--- Instructions to follow ---
Only those lines from the one with "53: (256, 112, 65.00)" through the last line of the material below should be output, each exactly as it appears.

--- Exercise inputs ---
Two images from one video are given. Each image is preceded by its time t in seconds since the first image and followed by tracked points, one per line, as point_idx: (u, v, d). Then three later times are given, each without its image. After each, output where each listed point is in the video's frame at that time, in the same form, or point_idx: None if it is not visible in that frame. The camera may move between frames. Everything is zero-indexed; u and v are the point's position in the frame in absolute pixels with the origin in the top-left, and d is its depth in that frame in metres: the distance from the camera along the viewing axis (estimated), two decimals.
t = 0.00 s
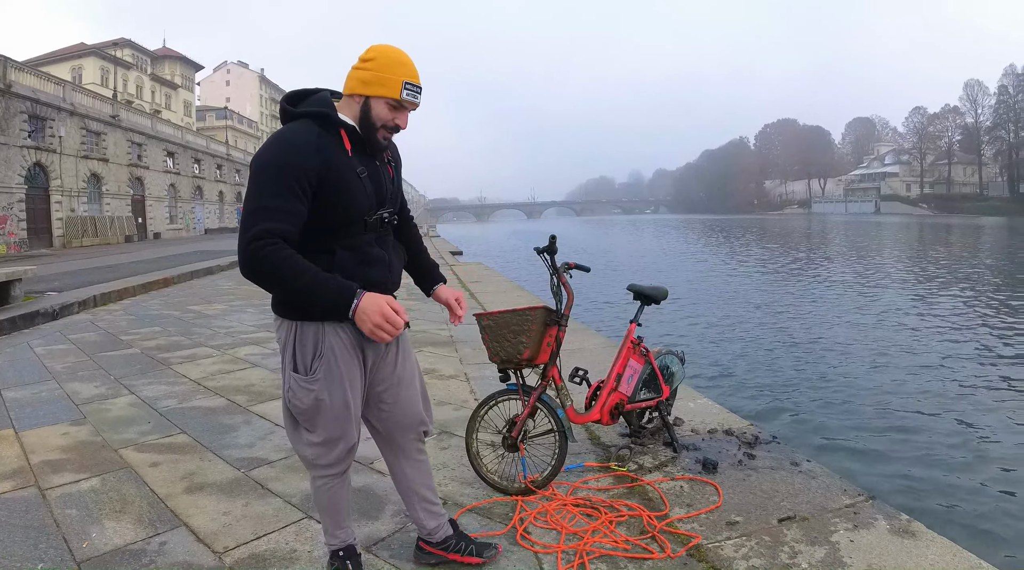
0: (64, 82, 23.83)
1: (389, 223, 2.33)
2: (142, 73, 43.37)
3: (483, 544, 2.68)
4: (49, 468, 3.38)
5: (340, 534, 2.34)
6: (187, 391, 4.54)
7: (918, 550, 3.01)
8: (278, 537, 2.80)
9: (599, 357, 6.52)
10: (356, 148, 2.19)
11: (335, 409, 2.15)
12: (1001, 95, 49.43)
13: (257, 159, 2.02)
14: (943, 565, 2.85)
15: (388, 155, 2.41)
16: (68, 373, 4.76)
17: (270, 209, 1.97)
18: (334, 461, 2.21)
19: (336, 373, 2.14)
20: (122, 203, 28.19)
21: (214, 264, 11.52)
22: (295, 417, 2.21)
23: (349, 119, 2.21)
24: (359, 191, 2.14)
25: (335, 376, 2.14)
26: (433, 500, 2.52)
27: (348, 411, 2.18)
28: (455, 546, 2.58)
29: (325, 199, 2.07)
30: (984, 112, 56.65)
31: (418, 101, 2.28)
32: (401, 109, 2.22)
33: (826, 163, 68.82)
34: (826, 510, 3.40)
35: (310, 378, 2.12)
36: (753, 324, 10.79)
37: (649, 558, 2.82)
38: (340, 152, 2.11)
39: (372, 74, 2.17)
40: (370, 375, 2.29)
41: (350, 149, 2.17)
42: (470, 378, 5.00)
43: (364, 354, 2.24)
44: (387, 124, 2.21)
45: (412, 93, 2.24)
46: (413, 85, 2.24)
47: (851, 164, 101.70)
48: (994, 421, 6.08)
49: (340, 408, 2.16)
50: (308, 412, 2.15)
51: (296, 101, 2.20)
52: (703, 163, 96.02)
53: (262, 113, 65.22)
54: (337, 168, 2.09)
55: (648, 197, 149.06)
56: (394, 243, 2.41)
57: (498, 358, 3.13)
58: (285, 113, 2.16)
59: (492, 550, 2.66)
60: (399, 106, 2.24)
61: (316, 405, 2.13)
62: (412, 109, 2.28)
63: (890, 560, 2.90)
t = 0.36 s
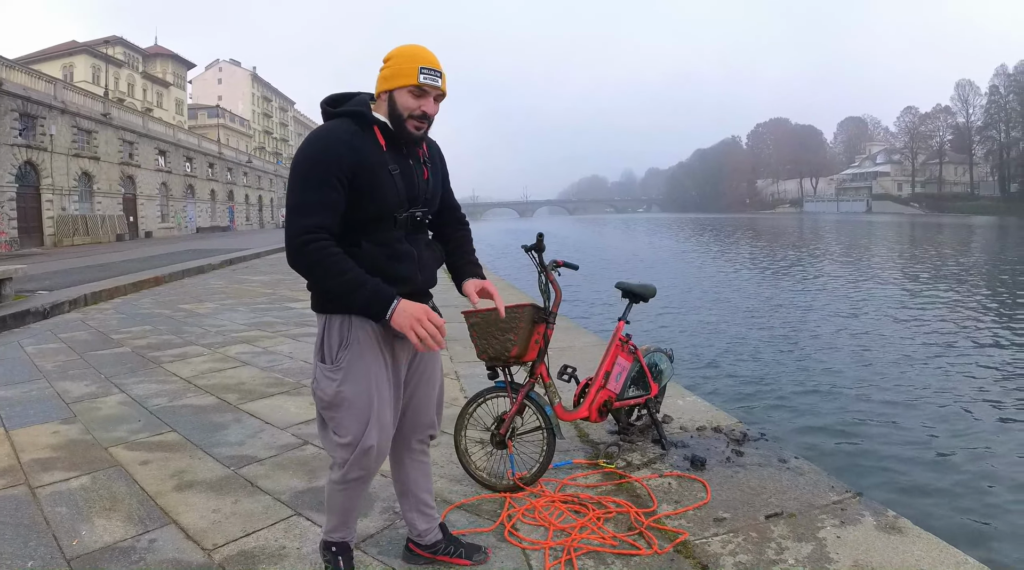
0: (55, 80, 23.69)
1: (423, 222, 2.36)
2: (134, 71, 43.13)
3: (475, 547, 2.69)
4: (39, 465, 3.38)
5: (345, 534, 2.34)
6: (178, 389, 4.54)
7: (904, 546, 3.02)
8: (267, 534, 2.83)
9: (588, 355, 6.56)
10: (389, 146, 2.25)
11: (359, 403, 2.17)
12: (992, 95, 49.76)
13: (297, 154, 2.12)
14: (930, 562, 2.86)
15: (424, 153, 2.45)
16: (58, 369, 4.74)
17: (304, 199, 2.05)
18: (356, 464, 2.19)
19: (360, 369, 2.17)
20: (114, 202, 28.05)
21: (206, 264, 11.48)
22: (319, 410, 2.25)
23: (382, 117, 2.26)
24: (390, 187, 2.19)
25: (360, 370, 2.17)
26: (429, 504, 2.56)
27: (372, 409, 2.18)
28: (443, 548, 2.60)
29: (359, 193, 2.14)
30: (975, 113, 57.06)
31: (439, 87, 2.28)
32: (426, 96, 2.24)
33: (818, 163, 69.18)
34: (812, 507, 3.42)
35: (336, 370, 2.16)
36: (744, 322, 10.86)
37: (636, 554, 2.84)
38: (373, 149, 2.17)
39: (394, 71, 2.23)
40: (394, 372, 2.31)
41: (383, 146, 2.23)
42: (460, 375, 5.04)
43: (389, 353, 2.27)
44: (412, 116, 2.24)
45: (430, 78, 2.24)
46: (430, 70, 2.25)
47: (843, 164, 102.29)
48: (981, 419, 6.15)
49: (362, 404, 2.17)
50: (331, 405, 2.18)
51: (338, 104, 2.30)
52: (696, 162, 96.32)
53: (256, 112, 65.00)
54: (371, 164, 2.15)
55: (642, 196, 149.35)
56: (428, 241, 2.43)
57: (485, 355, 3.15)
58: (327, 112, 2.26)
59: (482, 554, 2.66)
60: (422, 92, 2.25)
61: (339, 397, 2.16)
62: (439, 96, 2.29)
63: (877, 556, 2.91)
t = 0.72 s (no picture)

--- Solution for this problem ---
53: (256, 112, 65.00)
54: (371, 164, 2.15)
55: (642, 196, 149.35)
56: (428, 241, 2.43)
57: (485, 355, 3.15)
58: (327, 112, 2.26)
59: (482, 554, 2.66)
60: (422, 92, 2.25)
61: (339, 397, 2.16)
62: (439, 96, 2.29)
63: (877, 556, 2.91)
t = 0.72 s (no picture)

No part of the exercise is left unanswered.